In a major victory for Ankara’s two-month operation against the Kurdish People’s Protection Units (YPG) in northern Syria, Turkish-led forces pushed into Afrin apparently unopposed, taking up positions across the city.
The advance came as Syria’s civil war entered its eighth year, with heavy fighting on two fronts: around Afrin and in the rebel enclave of Eastern Ghouta near Damascus.
Hundreds have been killed and thousands forced from their homes by the ferocious assault in Ghouta, where Russian-backed forces loyal to President Bashar al-Assad are battling to retake the last rebel enclave outside the capital.
In Afrin, media correspondents saw Turkish forces and their Syrian allies in all areas of the city after they made a lightning advance inside on Sunday.
Rebels fanned out across the city, giving victory signs and taking pictures with Turkish tanks parked outside official buildings. The flags of Turkey and Syrian rebel groups were raised in the city and a statue of Kurdish hero Kawa, a symbol of resistance against oppressors, was torn down.
Civilians were seen fleeing the city and plumes of smoke rose into the sky as mines exploded. After pro-Ankara fighters all but surrounded the city in recent days, about 250,000 civilians fled southwards to territory still held by the YPG or controlled by the Syrian regime.
President Recep Tayyip Erdogan announced that Turkey-backed fighters had taken control of the city centre at 8.30am. Erdogan said a "large number" of Kurdish fighters had "fled with their tails between their legs". The Turkish leader has said the operation could move on to other Kurdish-controlled areas of northern Syria.
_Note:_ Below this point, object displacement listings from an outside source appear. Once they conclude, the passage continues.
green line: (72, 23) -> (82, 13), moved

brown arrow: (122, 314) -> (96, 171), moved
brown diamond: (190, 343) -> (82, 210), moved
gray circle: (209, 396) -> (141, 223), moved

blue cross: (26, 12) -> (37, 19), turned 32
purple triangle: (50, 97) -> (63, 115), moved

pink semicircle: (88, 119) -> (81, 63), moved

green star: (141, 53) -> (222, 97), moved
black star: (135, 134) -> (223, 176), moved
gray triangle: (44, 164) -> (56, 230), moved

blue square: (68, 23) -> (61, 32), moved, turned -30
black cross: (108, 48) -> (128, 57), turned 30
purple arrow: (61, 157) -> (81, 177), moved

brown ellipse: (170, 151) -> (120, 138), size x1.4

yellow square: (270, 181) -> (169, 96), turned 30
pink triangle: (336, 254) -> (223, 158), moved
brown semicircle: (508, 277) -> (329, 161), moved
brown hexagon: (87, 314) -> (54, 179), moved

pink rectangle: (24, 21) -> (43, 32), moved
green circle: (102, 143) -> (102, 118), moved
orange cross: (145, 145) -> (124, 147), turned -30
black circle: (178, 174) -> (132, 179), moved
"Our work is not finished, but terrorism is finished in Afrin," Turkish government spokesman Bekir Bozdag said on Twitter. "Their project of creating a terrorism corridor and a terrorist state has been thwarted."
Residents said it appeared that YPG units had withdrawn from the city without a fight. Officials with the Kurdish militia could not immediately be reached for comment.
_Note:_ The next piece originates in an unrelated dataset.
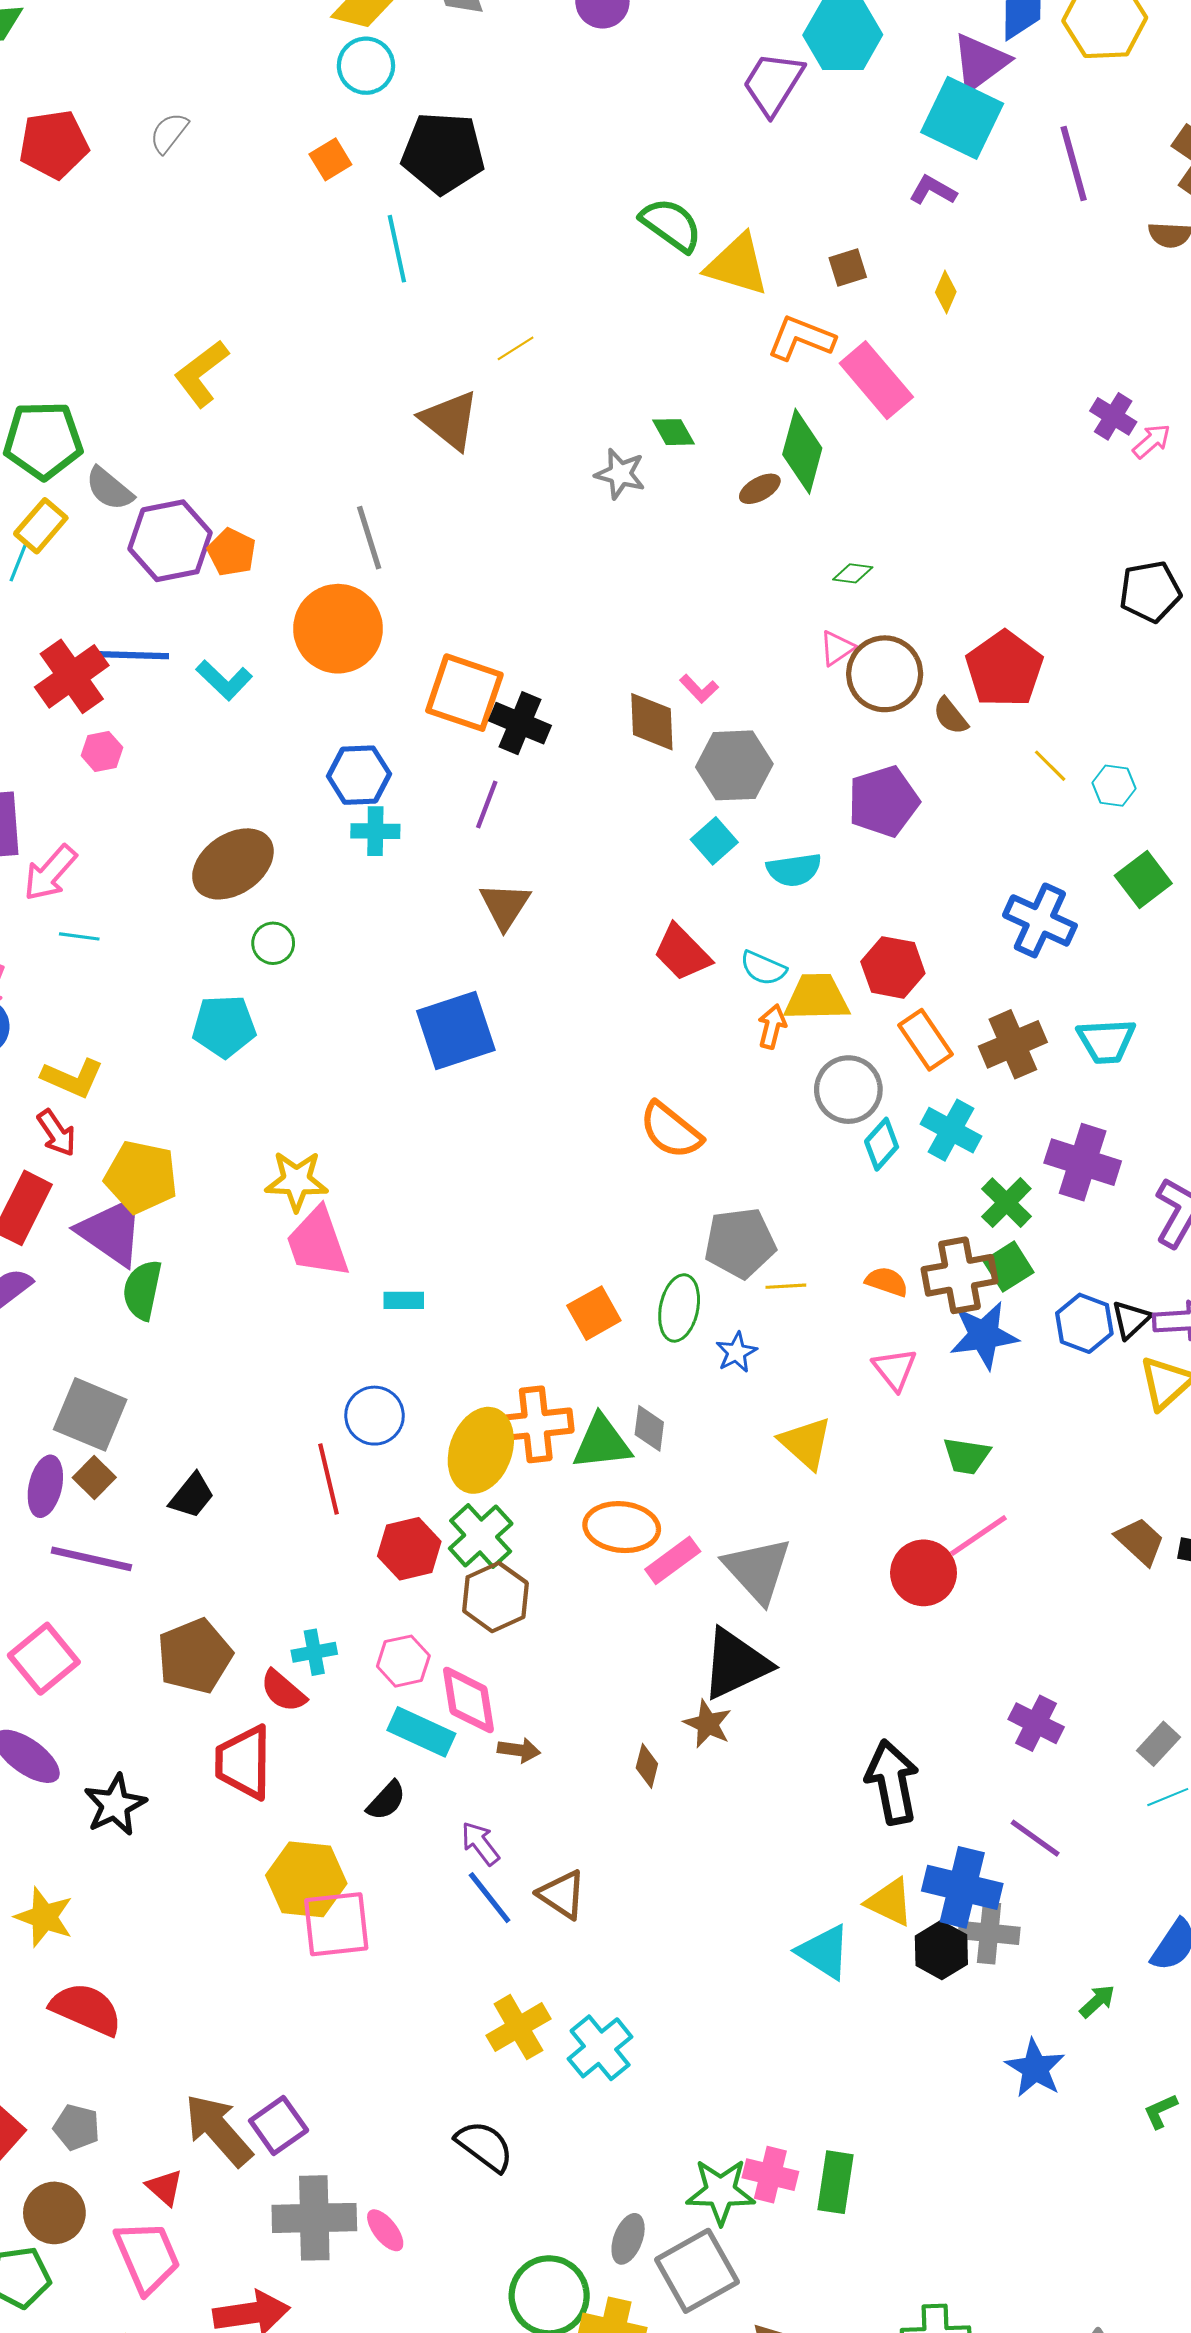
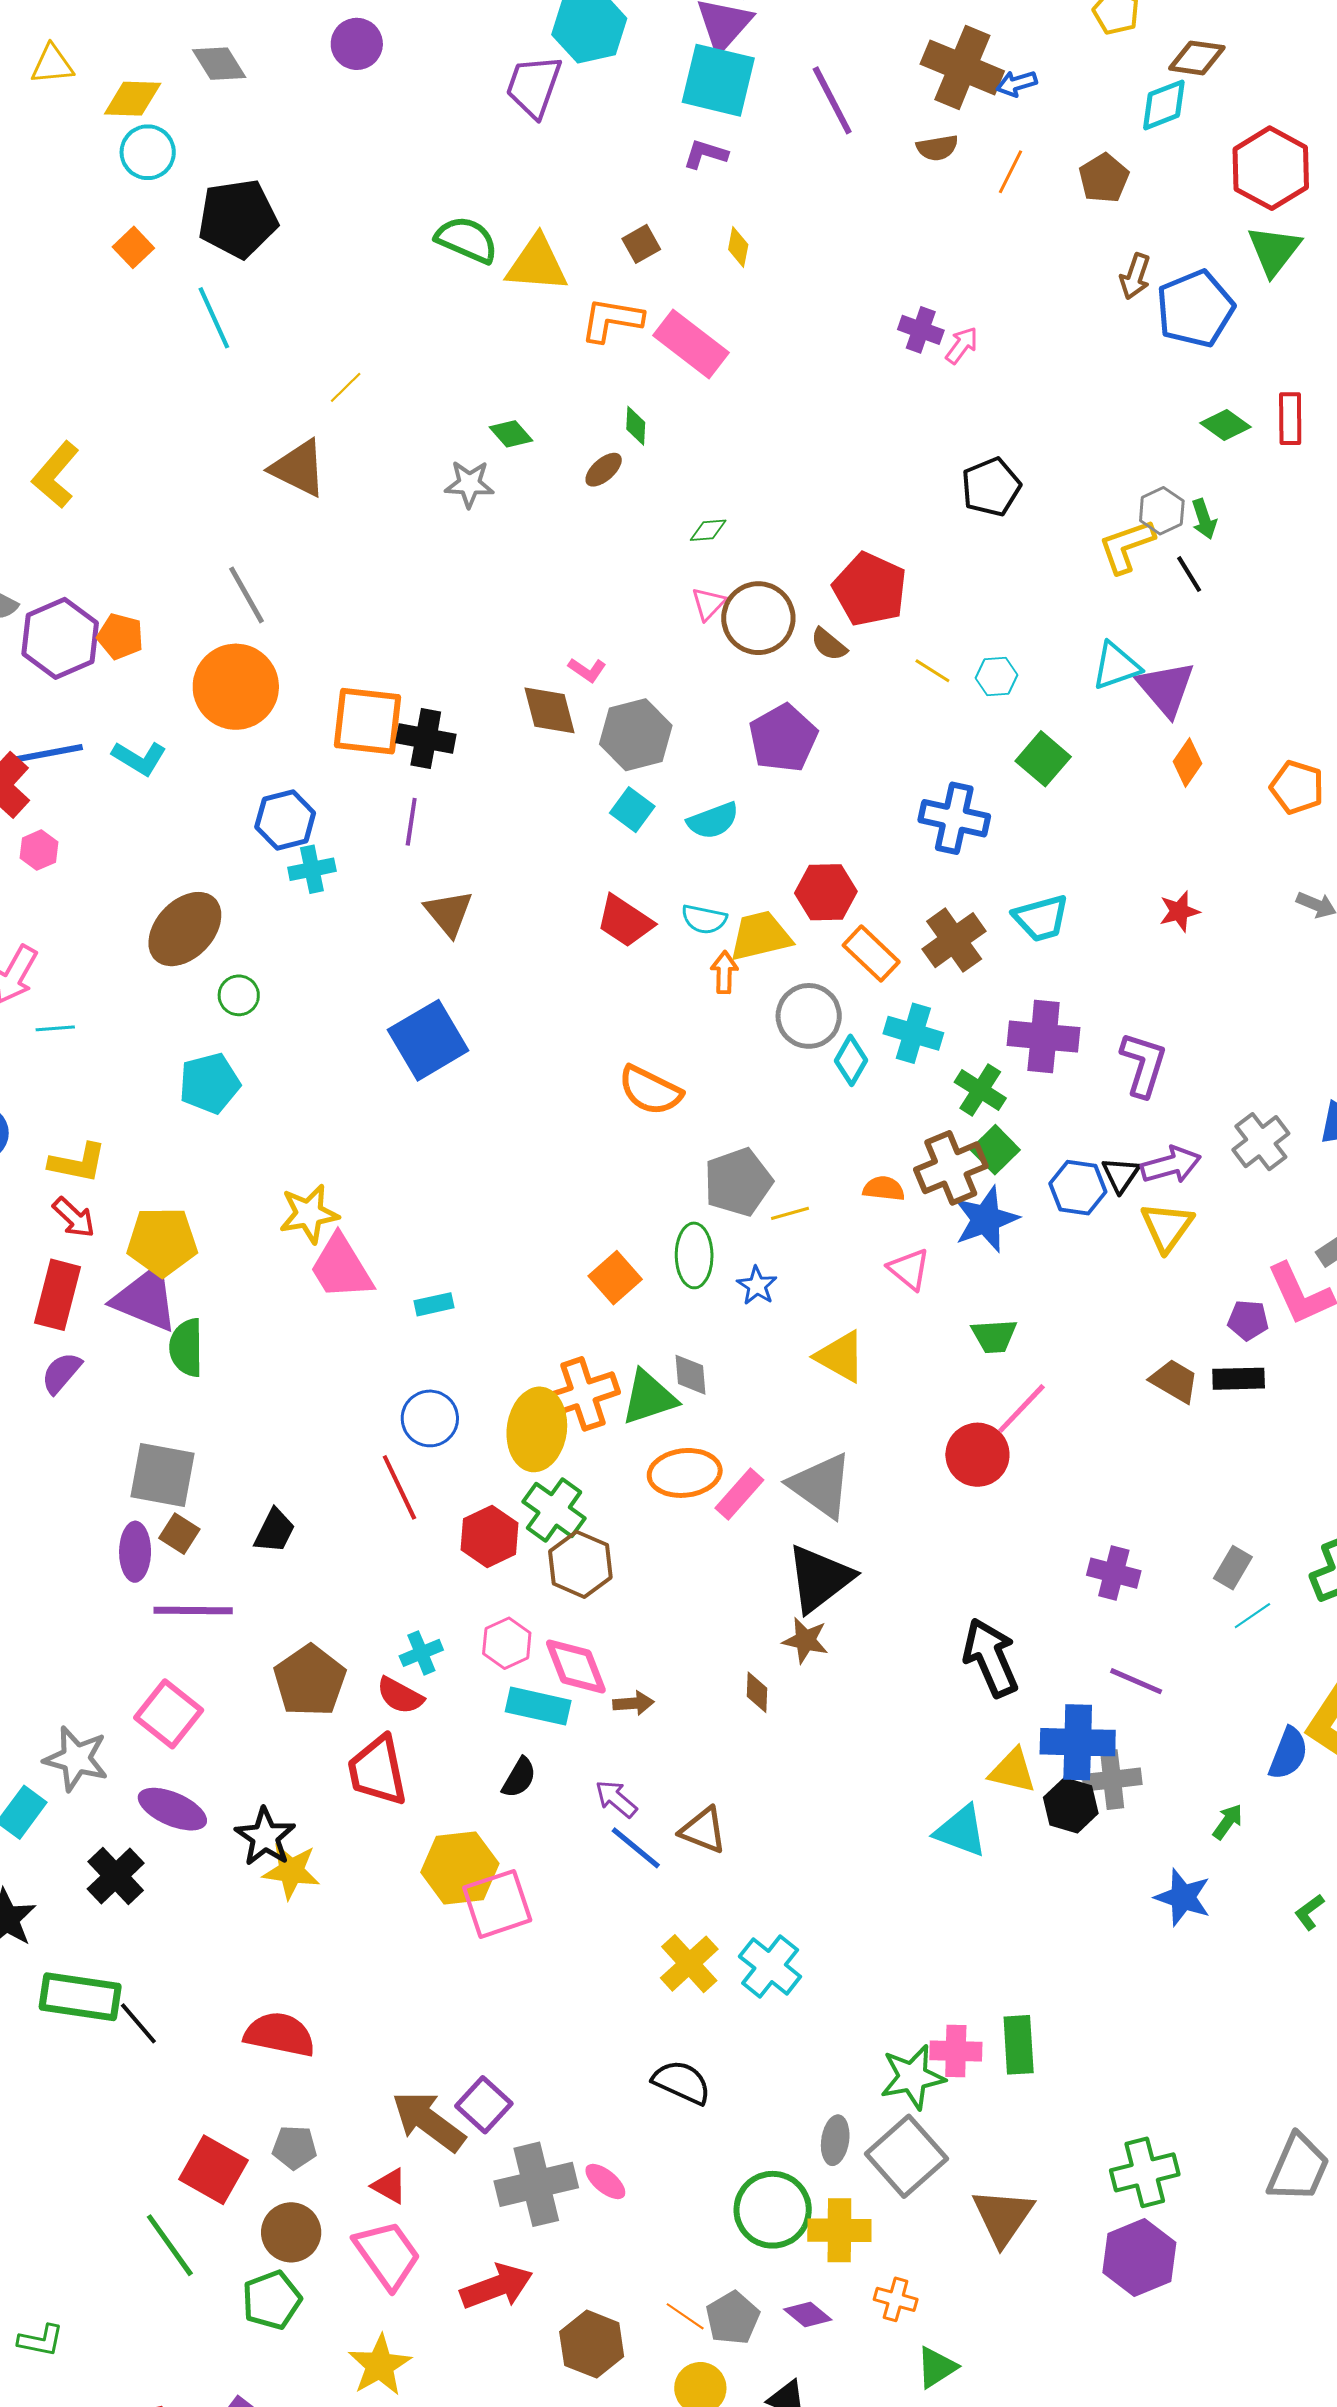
green diamond: (802, 451) -> (636, 426), size x0.5
yellow star: (44, 1917) -> (291, 1871), moved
The Syrian Observatory for Human Rights, which relies on sources on the ground, says more than 280 civilians have been killed since the campaign began on January 20 — including 16 at a hospital on Friday. Ankara has denied the reports, including of Friday’s hospital strike, and said it takes the "utmost care" to avoid civilian casualties.
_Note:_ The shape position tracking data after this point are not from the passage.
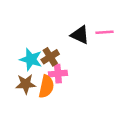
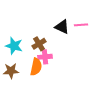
cyan star: (31, 59) -> (14, 46), moved
brown star: (26, 84) -> (11, 71), moved

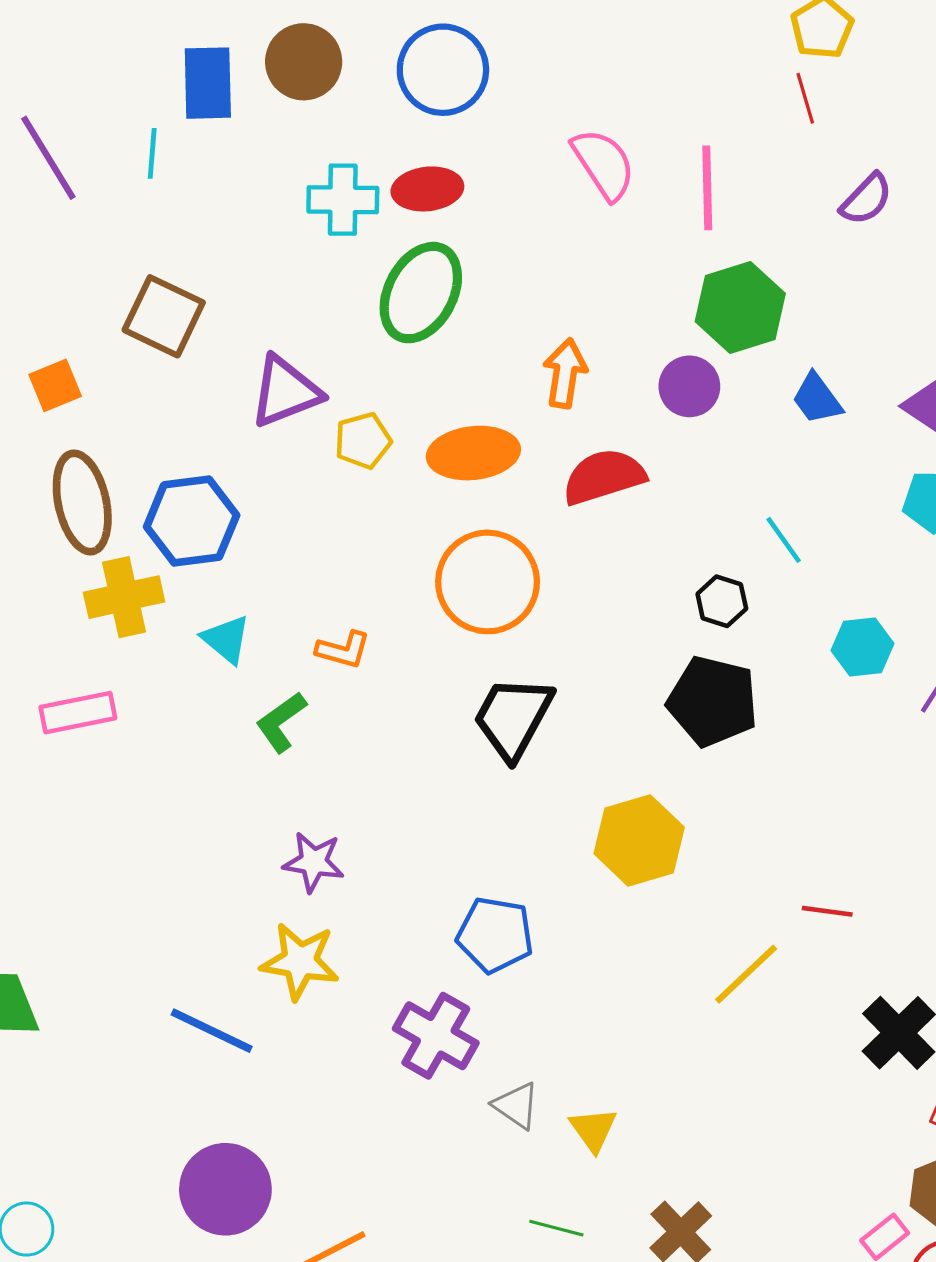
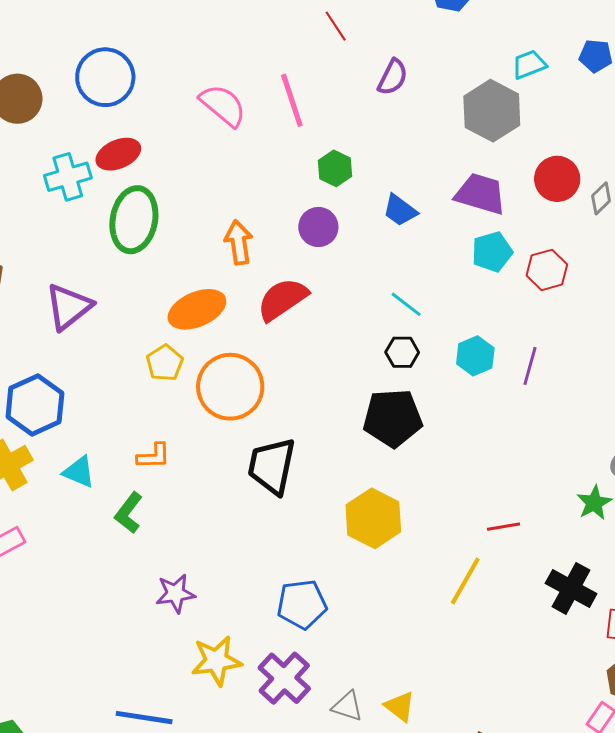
green hexagon: (740, 308) -> (335, 168), size x0.6
yellow pentagon: (363, 441) -> (165, 363), moved
black hexagon: (722, 601) -> (402, 352), moved
yellow star: (300, 961) -> (216, 661), moved
purple cross: (436, 1036) -> (284, 678), turned 30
The Britain-based monitor said more than 400 pro-Ankara rebels had been killed. The Turkish military says 46 Turkish soldiers have died.
Turkey sees the YPG as a "terrorist" offshoot of the outlawed Kurdistan Workers’ Party, which has waged a decades-long insurgency against the Turkish state. But the Kurdish militia has also formed the backbone of a US-backed alliance that successfully expelled Islamic State from large parts of Syria.